Benchmark finally argues that the district court erred when it determined that Schuessler had made reasonable efforts to mitigate damages. Benchmark bore the burden of showing that Schuessler, in the exercise of reasonable diligence, could have obtained other employment. See Stiles v. Skylark Meats, Inc., 231 Neb. 863, 438 N.W.2d 494 (1989). The record adequately supports the district court’s finding regarding Schuessler’s efforts. We cannot say that the court erred in its determination, and we thus dispose of Benchmark’s final argument.

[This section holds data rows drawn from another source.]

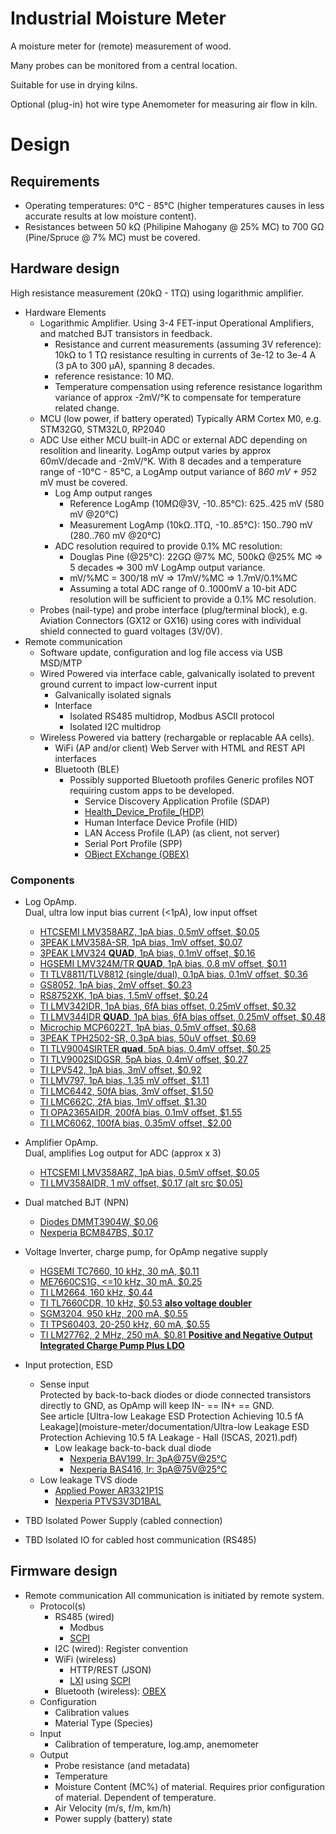 # Industrial Moisture Meter

A moisture meter for (remote) measurement of wood.

Many probes can be monitored from a central location.

Suitable for use in drying kilns.

Optional (plug-in) hot wire type Anemometer for measuring air flow in kiln.

# Design

## Requirements
  * Operating temperatures: 0°C - 85°C (higher temperatures causes in less accurate results at low moisture content).
  * Resistances between 50 kΩ (Philipine Mahogany @ 25% MC) to 700 GΩ (Pine/Spruce @ 7% MC) must be covered.

## Hardware design

High resistance measurement (20kΩ - 1TΩ) using logarithmic amplifier.

  * Hardware Elements
    * Logarithmic Amplifier.
      Using 3-4 FET-input Operational Amplifiers, and matched BJT transistors in feedback.
      * Resistance and current measurements (assuming 3V reference): 10kΩ to 1 TΩ resistance resulting in currents of 3e-12 to 3e-4 A (3 pA to 300 µA), spanning 8 decades.
      * reference resistance: 10 MΩ.
      * Temperature compensation using reference resistance logarithm variance of approx -2mV/°K to compensate for temperature related change.
    * MCU (low power, if battery operated)
      Typically ARM Cortex M0, e.g. STM32G0, STM32L0, RP2040
    * ADC
      Use either MCU built-in ADC or external ADC depending on resolition and linearity.
      LogAmp output varies by approx 60mV/decade and -2mV/°K. With 8 decades and a temperature range of -10°C - 85°C, a LogAmp output variance of 8*60 mV + 95*2 mV must be covered.
      * Log Amp output ranges
        * Reference LogAmp (10MΩ@3V, -10..85°C): 625..425 mV (580 mV @20°C)
        * Measurement LogAmp (10kΩ..1TΩ, -10..85°C): 150..790 mV (280..760 mV @20°C)
      * ADC resolution required to provide 0.1% MC resolution:
        * Douglas Pine (@25°C): 22GΩ @7% MC, 500kΩ @25% MC => 5 decades => 300 mV LogAmp output variance.
        * mV/%MC = 300/18 mV => 17mV/%MC => 1.7mV/0.1%MC
        * Assuming a total ADC range of 0..1000mV a 10-bit ADC resolution will be sufficient to provide a 0.1% MC resolution.
    * Probes (nail-type) and probe interface (plug/terminal block), e.g. Aviation Connectors (GX12 or GX16) using cores with individual shield connected to guard voltages (3V/0V).
  * Remote communication
    * Software update, configuration and log file access via USB MSD/MTP
    * Wired
      Powered via interface cable, galvanically isolated to prevent ground current to impact low-current input
      * Galvanically isolated signals
      * Interface
        * Isolated RS485 multidrop, Modbus ASCII protocol
        * Isolated I2C multidrop
    * Wireless
      Powered via battery (rechargable or replacable AA cells).
      * WiFi (AP and/or client)
        Web Server with HTML and REST API interfaces
      * Bluetooth (BLE)
        * Possibly supported Bluetooth profiles
          Generic profiles NOT requiring custom apps to be developed.
          * Service Discovery Application Profile (SDAP)
          * [Health_Device_Profile_(HDP)](https://en.wikipedia.org/wiki/List_of_Bluetooth_profiles#Health_Device_Profile_(HDP))
          * Human Interface Device Profile (HID)
          * LAN Access Profile (LAP) (as client, not server)
          * Serial Port Profile (SPP)
          * [OBject EXchange (OBEX)](https://en.wikipedia.org/wiki/OBject_EXchange)

### Components

* Log OpAmp.  
  Dual, ultra low input bias current (<1pA), low input offset
  * [HTCSEMI LMV358ARZ, 1pA bias, 0.5mV offset, $0.05](https://datasheet.lcsc.com/lcsc/2201141700_HTCSEMI-LMV358ARZ_C2928823.pdf)
  * [3PEAK LMV358A-SR, 1pA bias, 1mV offset, $0.07](https://datasheet.lcsc.com/lcsc/1811071714_3PEAK-LMV358A-SR_C98461.pdf)
  * [3PEAK LMV324 **QUAD**, 1pA bias, 0.1mV offset, $0.16](https://datasheet.lcsc.com/lcsc/1811071512_3PEAK-LMV324TP-SR_C90298.pdf) 
  * [HGSEMI LMV324M/TR **QUAD**, 1pA bias, 0.8 mV offset, $0.11](https://datasheet.lcsc.com/lcsc/1811021633_HGSEMI-LMV324M-TR_C316672.pdf)
  * [TI TLV8811/TLV8812 (single/dual), 0.1pA bias, 0.1mV offset, $0.36](https://www.ti.com/lit/gpn/TLV8811)
  * [GS8052, 1pA bias, 2mV offset, $0.23](https://datasheet.lcsc.com/lcsc/2206101816_Gainsil-GS8052-SR_C157722.pdf)
  * [RS8752XK, 1pA bias, 1.5mV offset, $0.24](https://datasheet.lcsc.com/lcsc/2202251930_Jiangsu-RUNIC-Tech-RS8752XK_C236994.pdf)
  * [TI LMV342IDR, 1pA bias, 6fA bias offset, 0.25mV offset, $0.32](https://www.ti.com/lit/ds/symlink/lmv342.pdf)
  * [TI LMV344IDR **QUAD**, 1pA bias, 6fA bias offset, 0.25mV offset, $0.48](https://www.ti.com/lit/ds/symlink/lmv344.pdf)
  * [Microchip MCP6022T, 1pA bias, 0.5mV offset, $0.68](https://datasheet.lcsc.com/lcsc/1809191930_Microchip-Tech-MCP6022T-I-SN_C57639.pdf)
  * [3PEAK TPH2502-SR, 0.3pA bias, 50uV offset, $0.69](https://datasheet.lcsc.com/lcsc/1810010114_3PEAK-TPH2502-SR_C118223.pdf)
  * [TI TLV9004SIRTER **quad**, 5pA bias, 0.4mV offset, $0.25](https://www.ti.com/lit/ds/symlink/tlv9002.pdf)
  * [TI TLV9002SIDGSR, 5pA bias, 0.4mV offset, $0.27](https://www.ti.com/lit/ds/symlink/tlv9002.pdf)
  * [TI LPV542, 1pA bias, 3mV offset, $0.92](https://www.ti.com/lit/gpn/LPV542)
  * [TI LMV797, 1pA bias, 1.35 mV offset, $1.11](https://www.ti.com/lit/gpn/LMV797)
  * [TI LMC6442, 50fA bias, 3mV offset, $1.50](https://www.ti.com/lit/gpn/LMC6442)
  * [TI LMC662C, 2fA bias, 1mV offset, $1.30](https://www.ti.com/lit/ds/symlink/lmc662.pdf)
  * [TI OPA2365AIDR, 200fA bias, 0.1mV offset, $1.55](https://www.ti.com/lit/ds/symlink/opa2365.pdf)
  * [TI LMC6062, 100fA bias, 0.35mV offset, $2.00](https://www.ti.com/lit/gpn/LMC6062)
* Amplifier OpAmp.  
  Dual, amplifies Log output for ADC (approx x 3)
  * [HTCSEMI LMV358ARZ, 1pA bias, 0.5mV offset, $0.05](https://datasheet.lcsc.com/lcsc/2201141700_HTCSEMI-LMV358ARZ_C2928823.pdf)
  * [TI LMV358AIDR, 1 mV offset, $0.17 (alt src $0.05)](https://www.ti.com/lit/gpn/LMV358A)
* Dual matched BJT (NPN)
  * [Diodes DMMT3904W, $0.06](https://datasheet.lcsc.com/lcsc/1808280024_Diodes-Incorporated-DMMT3904W-7-F_C155305.pdf)
  * [Nexperia BCM847BS, $0.17](https://datasheet.lcsc.com/lcsc/2007030434_Nexperia-BCM847BS-135_C549556.pdf)
* Voltage Inverter, charge pump, for OpAmp negative supply
  - [HGSEMI TC7660, 10 kHz, 30 mA, $0.11](https://files.icx2.com/UploadFiles/eb57ece3-2819-4c1f-9a14-3404d5f8554f/docs/20221013154811_2975.pdf)
  - [ME7660CS1G, <=10 kHz, 30 mA, $0.25](https://datasheet.lcsc.com/lcsc/1811151444_MICRONE-Nanjing-Micro-One-Elec-ME7660CS1G_C88402.pdf)
  - [TI LM2664, 160 kHz, $0.44](https://datasheet.lcsc.com/lcsc/1809051020_Texas-Instruments-LM2664M6X-NOPB_C108573.pdf)
  - [TI TL7660CDR, 10 kHz, $0.53 **also voltage doubler**](https://datasheet.lcsc.com/lcsc/1810181612_Texas-Instruments-TL7660CDR_C130206.pdf)
  - [SGM3204, 950 kHz, 200 mA, $0.55](https://datasheet.lcsc.com/lcsc/1811091924_SGMICRO-SGM3204YN6G-TR_C194031.pdf)
  - [TI TPS60403, 20-250 kHz, 60 mA, $0.55](https://www.ti.com/lit/ds/symlink/tps60400.pdf)
  - [TI LM27762, 2 MHz, 250 mA, $0.81 **Positive and Negative Output Integrated Charge Pump Plus LDO**](https://datasheet.lcsc.com/lcsc/2001031722_Texas-Instruments-LM27762DSSR_C473398.pdf)
 
* Input protection, ESD
  * Sense input  
    Protected by back-to-back diodes or diode connected transistors directly to GND, as OpAmp will keep IN- == IN+ == GND.  
    See article [Ultra-low Leakage ESD Protection Achieving 10.5 fA Leakage](moisture-meter/documentation/Ultra-low Leakage ESD Protection Achieving 10.5 fA Leakage - Hall \(ISCAS, 2021\).pdf)
    * Low leakage back-to-back dual diode
      * [Nexperia BAV199, Ir: 3pA@75V@25°C](https://datasheet.lcsc.com/lcsc/2107272240_Nexperia-BAV199-235_C549304.pdf)
      * [Nexperia BAS416, Ir: 3pA@75V@25°C](https://assets.nexperia.com/documents/data-sheet/BAS416.pdf)
  * Low leakage TVS diode
    * [Applied Power AR3321P1S](https://datasheet.lcsc.com/lcsc/2205171716_Applied-Power-AR3321P1S_C3002757.pdf)
    * [Nexperia PTVS3V3D1BAL](https://datasheet.lcsc.com/lcsc/2006111312_Nexperia-PTVS3V3D1BALYL_C553419.pdf)
* TBD Isolated Power Supply (cabled connection)
* TBD Isolated IO for cabled host communication (RS485)
  
## Firmware design
  * Remote communication
    All communication is initiated by remote system.
    * Protocol(s)
      * RS485 (wired)
        * Modbus
        * [SCPI](https://en.wikipedia.org/wiki/Standard_Commands_for_Programmable_Instruments)
      * I2C (wired): Register convention
      * WiFi (wireless)
        * HTTP/REST (JSON)
        * [LXI](https://en.wikipedia.org/wiki/LAN_eXtensions_for_Instrumentation) using [SCPI](https://en.wikipedia.org/wiki/Standard_Commands_for_Programmable_Instruments)
      * Bluetooth (wireless): [OBEX](https://en.wikipedia.org/wiki/OBject_EXchange)
    * Configuration
      * Calibration values
      * Material Type (Species)
    * Input
      * Calibration of temperature, log.amp, anemometer
    * Output
      * Probe resistance (and metadata)
      * Temperature
      * Moisture Content (MC%) of material.
        Requires prior configuration of material. Dependent of temperature.
      * Air Velocity (m/s, f/m, km/h)
      * Power supply (battery) state

        
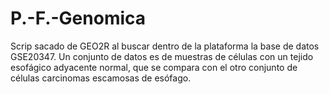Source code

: # P.-F.-Genomica
Scrip sacado de GEO2R al buscar dentro de la plataforma la base de datos GSE20347.  Un conjunto de datos es de muestras de células con un tejido esofágico adyacente normal, que se compara con el otro conjunto de células carcinomas escamosas de esófago.
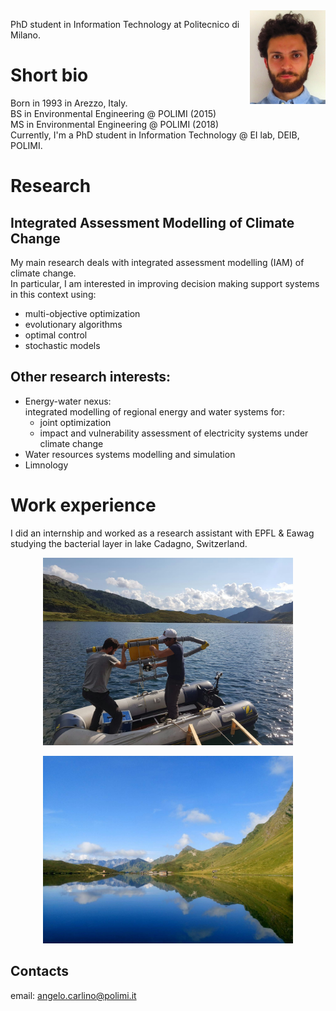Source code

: <img src="fototessera.JPG" height="150" style="float:right" alt="photo"/>

PhD student in Information Technology at Politecnico di Milano.

# Short bio
Born in 1993 in Arezzo, Italy.  
BS in Environmental Engineering @ POLIMI (2015)  
MS in Environmental Engineering @ POLIMI (2018)  
Currently, I'm a PhD student in Information Technology @ EI lab, DEIB, POLIMI.

# Research

## Integrated Assessment Modelling of Climate Change
My main research deals with integrated assessment modelling (IAM) of climate change.  
In particular, I am interested in improving decision making support systems in this context using:
- multi-objective optimization
- evolutionary algorithms
- optimal control
- stochastic models

## Other research interests:
- Energy-water nexus:  
  integrated modelling of regional energy and water systems for:
  + joint optimization
  + impact and vulnerability assessment of electricity systems under climate change
- Water resources systems modelling and simulation
- Limnology

# Work experience
I did an internship and worked as a research assistant with EPFL & Eawag studying the bacterial layer in lake Cadagno, Switzerland.  
<p style="text-align:center">
<img src="IMG_20181226_132153.jpg" height="300" alt="Cadagno-work"/>  
</p>
  
<p style="text-align:center">
<img src="DSC_0152_.jpg" height="300" alt="Cadagno"/>
</p>

## Contacts

email: [angelo.carlino@polimi.it](mailto:angelo.carlino@polimi.it)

We affirm the district court’s denial of Benchmark’s motion to stay the proceeding. We also affirm the court’s determinations that Benchmark’s first three grounds for terminating Schuessler did not constitute good cause. We reverse the court’s determination that posttermination evidence of employee misconduct does not affect the employee’s recovery, and remand for further proceedings not inconsistent with this opinion.

Affirmed in part, and in part reversed and REMANDED FOR FURTHER PROCEEDINGS.